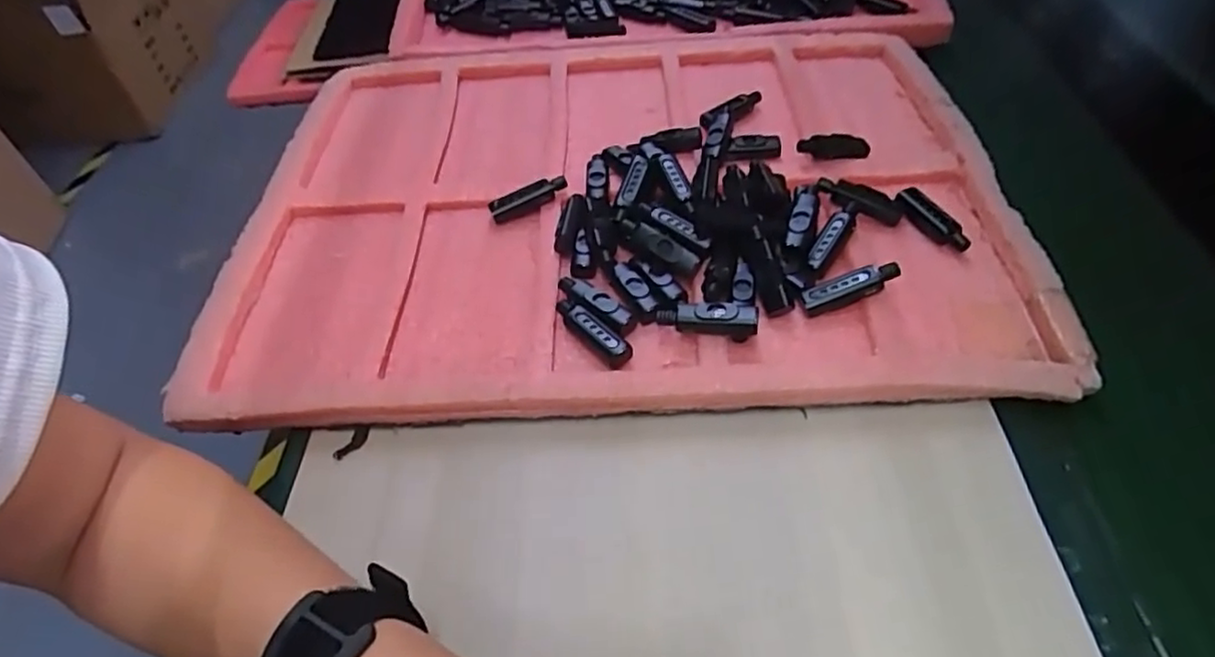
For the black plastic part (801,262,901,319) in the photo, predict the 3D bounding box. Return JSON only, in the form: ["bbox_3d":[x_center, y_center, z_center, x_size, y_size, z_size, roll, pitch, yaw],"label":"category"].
[{"bbox_3d":[0.140,-0.023,0.389,0.057,0.017,0.011,-22,50,4],"label":"black plastic part"}]

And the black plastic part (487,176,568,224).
[{"bbox_3d":[-0.054,-0.090,0.468,0.055,0.013,0.013,-22,52,-12],"label":"black plastic part"}]

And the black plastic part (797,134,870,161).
[{"bbox_3d":[0.158,-0.127,0.475,0.057,0.011,0.016,-3,49,-14],"label":"black plastic part"}]

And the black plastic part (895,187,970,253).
[{"bbox_3d":[0.204,-0.068,0.427,0.016,0.012,0.055,-24,52,-14],"label":"black plastic part"}]

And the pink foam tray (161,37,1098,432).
[{"bbox_3d":[0.003,-0.105,0.478,0.506,0.029,0.382,-3,50,3],"label":"pink foam tray"}]

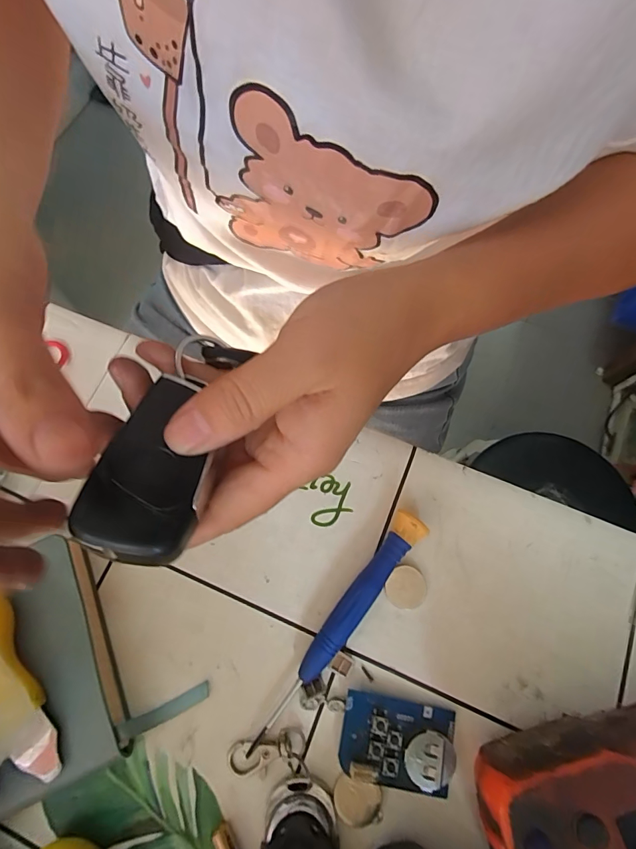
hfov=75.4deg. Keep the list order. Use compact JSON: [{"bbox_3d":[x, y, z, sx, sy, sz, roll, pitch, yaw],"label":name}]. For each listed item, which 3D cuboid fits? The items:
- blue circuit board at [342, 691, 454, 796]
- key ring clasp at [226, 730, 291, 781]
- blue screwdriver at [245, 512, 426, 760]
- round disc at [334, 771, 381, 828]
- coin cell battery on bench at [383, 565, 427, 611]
[{"bbox_3d":[0.034,0.136,0.176,0.048,0.006,0.030,10,73,4],"label":"blue circuit board"},{"bbox_3d":[-0.025,0.144,0.176,0.028,0.004,0.015,-11,72,-2],"label":"key ring clasp"},{"bbox_3d":[0.010,0.092,0.185,0.014,0.017,0.120,34,76,11],"label":"blue screwdriver"},{"bbox_3d":[0.016,0.158,0.171,0.019,0.004,0.016,16,73,6],"label":"round disc"},{"bbox_3d":[0.042,0.077,0.194,0.018,0.004,0.019,16,73,6],"label":"coin cell battery on bench"}]

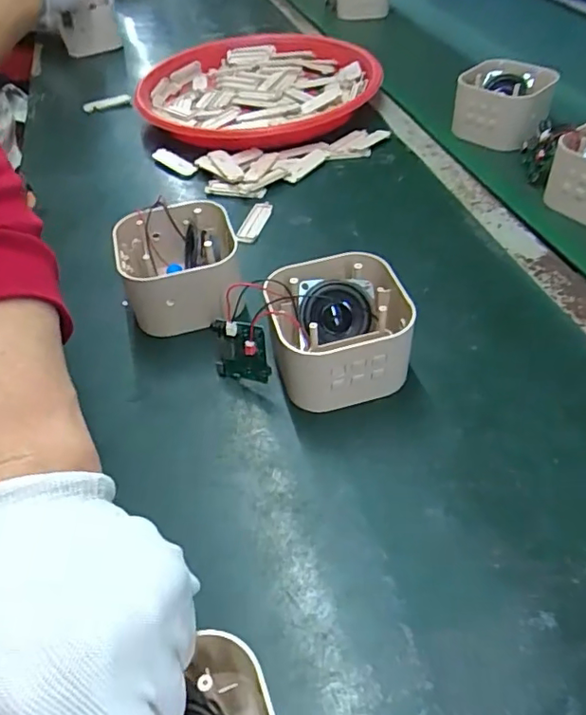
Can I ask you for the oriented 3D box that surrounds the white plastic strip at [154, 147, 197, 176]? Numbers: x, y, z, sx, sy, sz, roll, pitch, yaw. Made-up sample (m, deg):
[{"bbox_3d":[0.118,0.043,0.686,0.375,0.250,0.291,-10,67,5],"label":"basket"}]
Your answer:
[{"bbox_3d":[-0.128,-0.210,0.608,0.067,0.004,0.016,36,91,28],"label":"white plastic strip"}]

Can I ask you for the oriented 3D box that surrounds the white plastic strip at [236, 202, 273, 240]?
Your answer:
[{"bbox_3d":[-0.036,-0.127,0.532,0.018,0.007,0.058,13,50,17],"label":"white plastic strip"}]

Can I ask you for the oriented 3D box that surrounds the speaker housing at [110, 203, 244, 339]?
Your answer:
[{"bbox_3d":[-0.088,-0.070,0.442,0.092,0.062,0.099,-8,47,-2],"label":"speaker housing"}]

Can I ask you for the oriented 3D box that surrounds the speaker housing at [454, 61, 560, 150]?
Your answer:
[{"bbox_3d":[0.226,-0.270,0.608,0.095,0.061,0.082,19,52,22],"label":"speaker housing"}]

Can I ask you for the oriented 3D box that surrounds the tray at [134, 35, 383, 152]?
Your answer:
[{"bbox_3d":[-0.044,-0.330,0.700,0.274,0.039,0.295,-2,46,2],"label":"tray"}]

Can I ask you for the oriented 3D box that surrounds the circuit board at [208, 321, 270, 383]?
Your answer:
[{"bbox_3d":[-0.036,-0.003,0.384,0.045,0.043,0.007,14,27,28],"label":"circuit board"}]

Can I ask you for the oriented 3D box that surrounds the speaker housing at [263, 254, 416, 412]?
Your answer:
[{"bbox_3d":[0.031,-0.018,0.384,0.096,0.061,0.089,-11,47,-5],"label":"speaker housing"}]

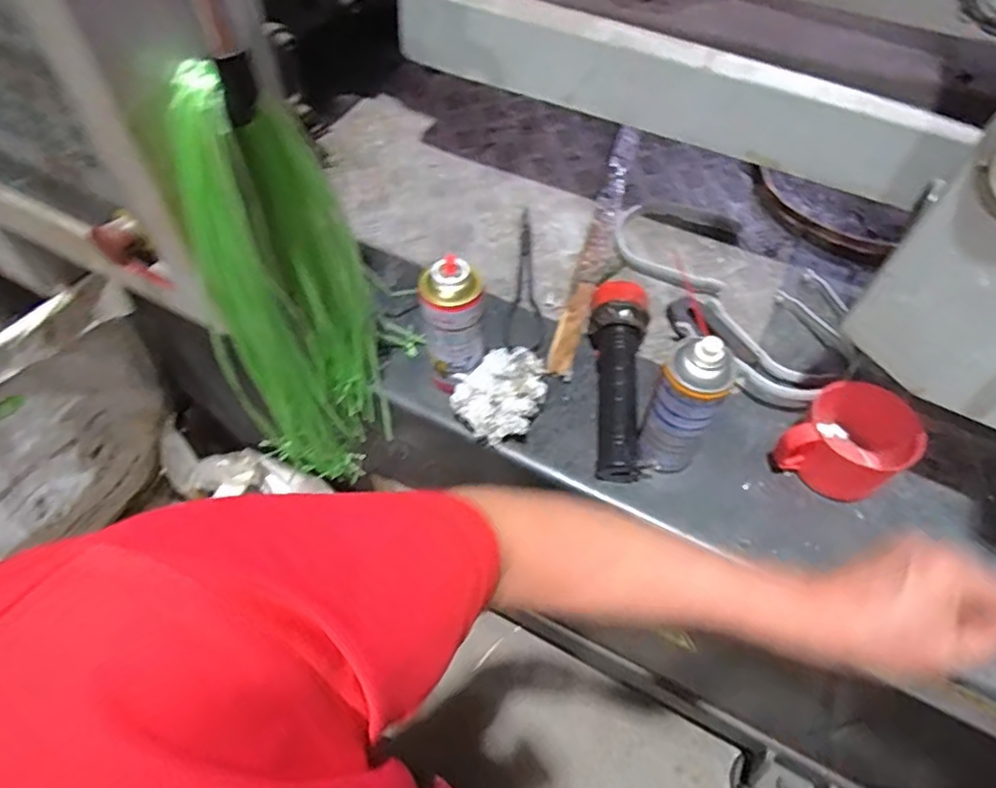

+ + +

YOUR INSTRUCTIONS :: In the records above, find the lines containing "that" and copy them.

YOUR SOLUTION ::
Can I ask you for the oriented 3D box that surrounds the white plastic strip at [154, 147, 197, 176]? Numbers: x, y, z, sx, sy, sz, roll, pitch, yaw. Made-up sample (m, deg):
Can I ask you for the oriented 3D box that surrounds the white plastic strip at [236, 202, 273, 240]?
Can I ask you for the oriented 3D box that surrounds the speaker housing at [110, 203, 244, 339]?
Can I ask you for the oriented 3D box that surrounds the speaker housing at [454, 61, 560, 150]?
Can I ask you for the oriented 3D box that surrounds the tray at [134, 35, 383, 152]?
Can I ask you for the oriented 3D box that surrounds the circuit board at [208, 321, 270, 383]?
Can I ask you for the oriented 3D box that surrounds the speaker housing at [263, 254, 416, 412]?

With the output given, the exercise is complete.